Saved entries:

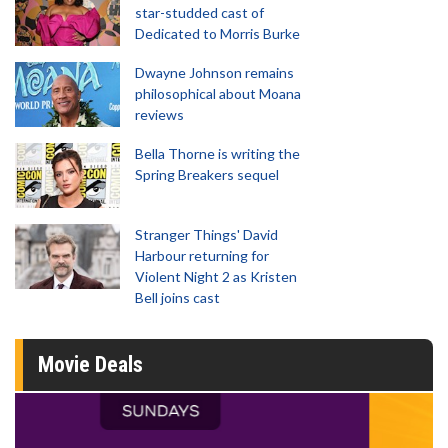
star-studded cast of
Dedicated to Morris Burke
Dwayne Johnson remains
philosophical about Moana
reviews
Bella Thorne is writing the
Spring Breakers sequel
Stranger Things' David
Harbour returning for
Violent Night 2 as Kristen
Bell joins cast
Movie Deals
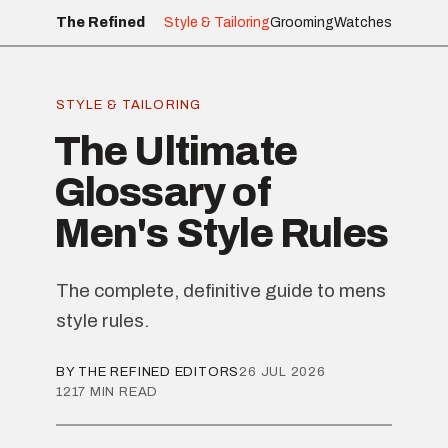
The Refined
Style & Tailoring
Grooming
Watches
STYLE & TAILORING
The Ultimate
Glossary of
Men's Style Rules
The complete, definitive guide to mens
style rules.
BY THE REFINED EDITORS
26 JUL 2026
1217 MIN READ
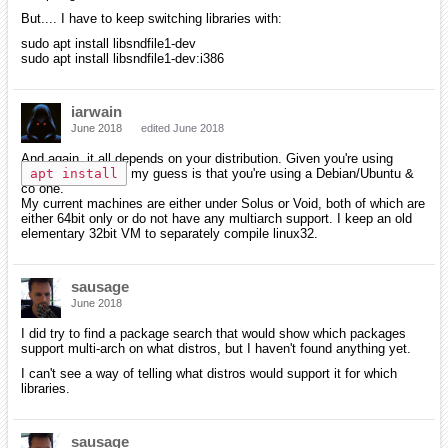
But.... I have to keep switching libraries with:
sudo apt install libsndfile1-dev
sudo apt install libsndfile1-dev:i386
iarwain
June 2018
edited June 2018
And again, it all depends on your distribution. Given you're using
apt install
my guess is that you're using a Debian/Ubuntu &
co one.
My current machines are either under Solus or Void, both of which are
either 64bit only or do not have any multiarch support. I keep an old
elementary 32bit VM to separately compile linux32.
sausage
June 2018
I did try to find a package search that would show which packages
support multi-arch on what distros, but I haven't found anything yet.
I can't see a way of telling what distros would support it for which
libraries.
sausage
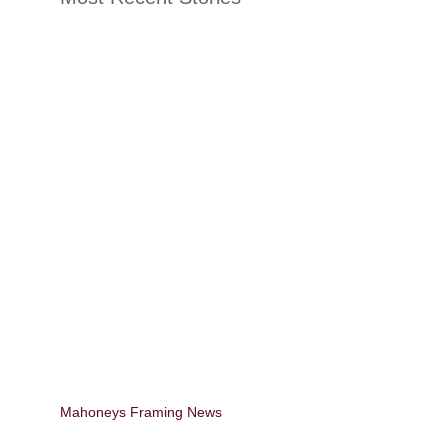
Mahoneys Framing News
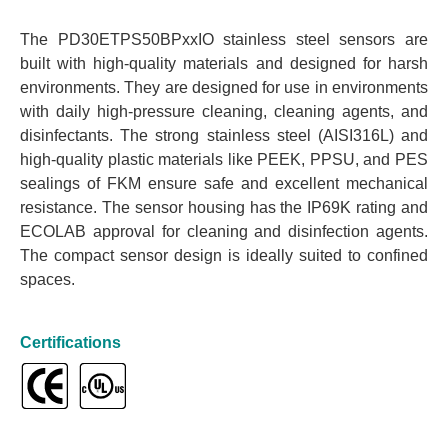
The PD30ETPS50BPxxIO stainless steel sensors are
built with high-quality materials and designed for harsh
environments. They are designed for use in environments
with daily high-pressure cleaning, cleaning agents, and
disinfectants. The strong stainless steel (AISI316L) and
high-quality plastic materials like PEEK, PPSU, and PES
sealings of FKM ensure safe and excellent mechanical
resistance. The sensor housing has the IP69K rating and
ECOLAB approval for cleaning and disinfection agents.
The compact sensor design is ideally suited to confined
spaces.
Certifications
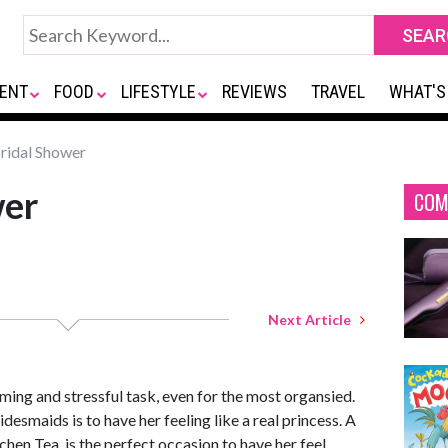
ENT
FOOD
LIFESTYLE
REVIEWS
TRAVEL
WHAT'S
ridal Shower
wer
COM
Next Article
ming and stressful task, even for the most organsied.
idesmaids is to have her feeling like a real princess. A
hen Tea, is the perfect occasion to have her feel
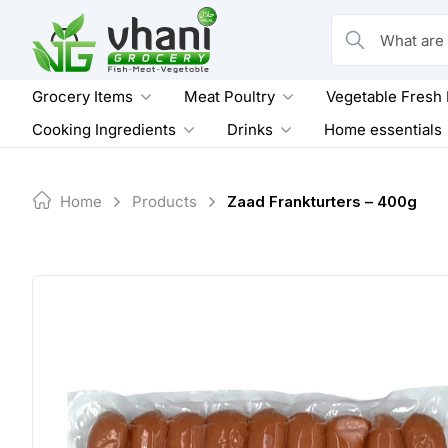
Skip
to
What are you loo
content
Grocery Items
Meat Poultry
Vegetable Fresh
Cooking Ingredients
Drinks
Home essentials
Home
Products
Zaad Frankturters – 400g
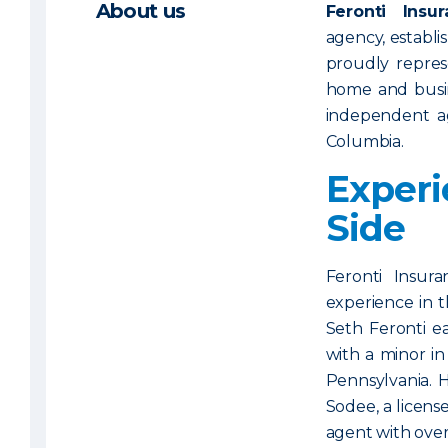
About us
Feronti Ins
agency, establi
proudly repres
home and busi
independent ag
Columbia.
Experi
Side
Feronti Insura
experience in t
Seth Feronti e
with a minor in
Pennsylvania. 
Sodee, a licens
agent with over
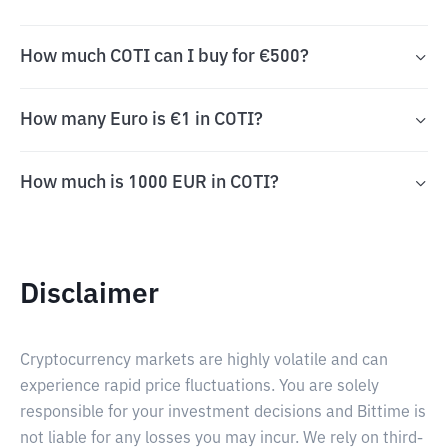
How much COTI can I buy for €500?
How many Euro is €1 in COTI?
How much is 1000 EUR in COTI?
Disclaimer
Cryptocurrency markets are highly volatile and can
experience rapid price fluctuations. You are solely
responsible for your investment decisions and Bittime is
not liable for any losses you may incur. We rely on third-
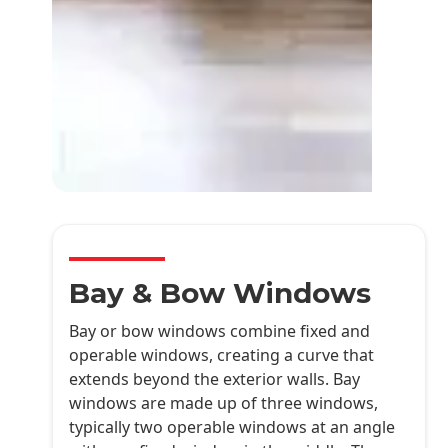
Bay & Bow Windows
Bay or bow windows combine fixed and
operable windows, creating a curve that
extends beyond the exterior walls. Bay
windows are made up of three windows,
typically two operable windows at an angle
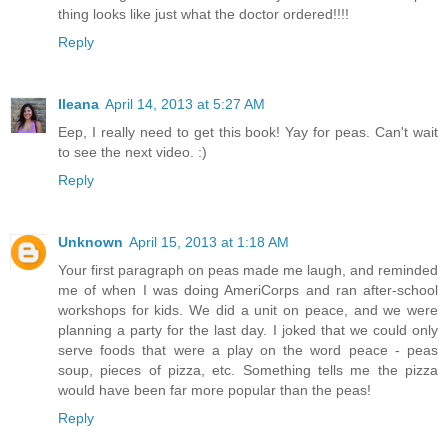
thing looks like just what the doctor ordered!!!!
Reply
Ileana
April 14, 2013 at 5:27 AM
Eep, I really need to get this book! Yay for peas. Can't wait
to see the next video. :)
Reply
Unknown
April 15, 2013 at 1:18 AM
Your first paragraph on peas made me laugh, and reminded
me of when I was doing AmeriCorps and ran after-school
workshops for kids. We did a unit on peace, and we were
planning a party for the last day. I joked that we could only
serve foods that were a play on the word peace - peas
soup, pieces of pizza, etc. Something tells me the pizza
would have been far more popular than the peas!
Reply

Problem statement:
Lay out every line of text from the saved entries above as a JSON list of strings, one string per line, skipping blank lines. Leave the pictures out of the list.

Answer space:
[
  "star-studded cast of",
  "Dedicated to Morris Burke",
  "Dwayne Johnson remains",
  "philosophical about Moana",
  "reviews",
  "Bella Thorne is writing the",
  "Spring Breakers sequel",
  "Stranger Things' David",
  "Harbour returning for",
  "Violent Night 2 as Kristen",
  "Bell joins cast",
  "Movie Deals",
  "The Refined",
  "Style & Tailoring",
  "Grooming",
  "Watches",
  "STYLE & TAILORING",
  "The Ultimate",
  "Glossary of",
  "Men's Style Rules",
  "The complete, definitive guide to mens",
  "style rules.",
  "BY THE REFINED EDITORS",
  "26 JUL 2026",
  "1217 MIN READ",
  "But.... I have to keep switching libraries with:",
  "sudo apt install libsndfile1-dev",
  "sudo apt install libsndfile1-dev:i386",
  "iarwain",
  "June 2018",
  "edited June 2018",
  "And again, it all depends on your distribution. Given you're using",
  "apt install",
  "my guess is that you're using a Debian/Ubuntu &",
  "co one.",
  "My current machines are either under Solus or Void, both of which are",
  "either 64bit only or do not have any multiarch support. I keep an old",
  "elementary 32bit VM to separately compile linux32.",
  "sausage",
  "June 2018",
  "I did try to find a package search that would show which packages",
  "support multi-arch on what distros, but I haven't found anything yet.",
  "I can't see a way of telling what distros would support it for which",
  "libraries.",
  "sausage",
  "Mahoneys Framing News",
  "The PD30ETPS50BPxxIO stainless steel sensors are",
  "built with high-quality materials and designed for harsh",
  "environments. They are designed for use in environments",
  "with daily high-pressure cleaning, cleaning agents, and",
  "disinfectants. The strong stainless steel (AISI316L) and",
  "high-quality plastic materials like PEEK, PPSU, and PES",
  "sealings of FKM ensure safe and excellent mechanical",
  "resistance. The sensor housing has the IP69K rating and",
  "ECOLAB approval for cleaning and disinfection agents.",
  "The compact sensor design is ideally suited to confined",
  "spaces.",
  "Certifications",
  "ENT",
  "FOOD",
  "LIFESTYLE",
  "REVIEWS",
  "TRAVEL",
  "WHAT'S",
  "ridal Shower",
  "wer",
  "COM",
  "Next Article",
  "ming and stressful task, even for the most organsied.",
  "idesmaids is to have her feeling like a real princess. A",
  "hen Tea, is the perfect occasion to have her feel",
  "Skip",
  "to",
  "What are you loo",
  "content",
  "Grocery Items",
  "Meat Poultry",
  "Vegetable Fresh",
  "Cooking Ingredients",
  "Drinks",
  "Home essentials",
  "Home",
  "Products",
  "Zaad Frankturters – 400g",
  "About us",
  "Feronti Ins",
  "agency, establi",
  "proudly repres",
  "home and busi",
  "independent ag",
  "Columbia.",
  "Experi",
  "Side",
  "Feronti Insura",
  "experience in t",
  "Seth Feronti e",
  "with a minor in",
  "Pennsylvania. ",
  "Sodee, a licens",
  "agent with over",
  "How much COTI can I buy for €500?",
  "How many Euro is €1 in COTI?",
  "How much is 1000 EUR in COTI?",
  "Disclaimer",
  "Cryptocurrency markets are highly volatile and can",
  "experience rapid price fluctuations. You are solely",
  "responsible for your investment decisions and Bittime is",
  "not liable for any losses you may incur. We rely on third-",
  "Bay & Bow Windows",
  "Bay or bow windows combine fixed and",
  "operable windows, creating a curve that",
  "extends beyond the exterior walls. Bay",
  "windows are made up of three windows,",
  "typically two operable windows at an angle",
  "thing looks like just what the doctor ordered!!!!",
  "Reply",
  "Ileana",
  "April 14, 2013 at 5:27 AM",
  "Eep, I really need to get this book! Yay for peas. Can't wait",
  "to see the next video. :)",
  "Reply",
  "Unknown",
  "April 15, 2013 at 1:18 AM",
  "Your first paragraph on peas made me laugh, and reminded",
  "me of when I was doing AmeriCorps and ran after-school",
  "workshops for kids. We did a unit on peace, and we were",
  "planning a party for the last day. I joked that we could only",
  "serve foods that were a play on the word peace - peas",
  "soup, pieces of pizza, etc. Something tells me the pizza",
  "would have been far more popular than the peas!",
  "Reply"
]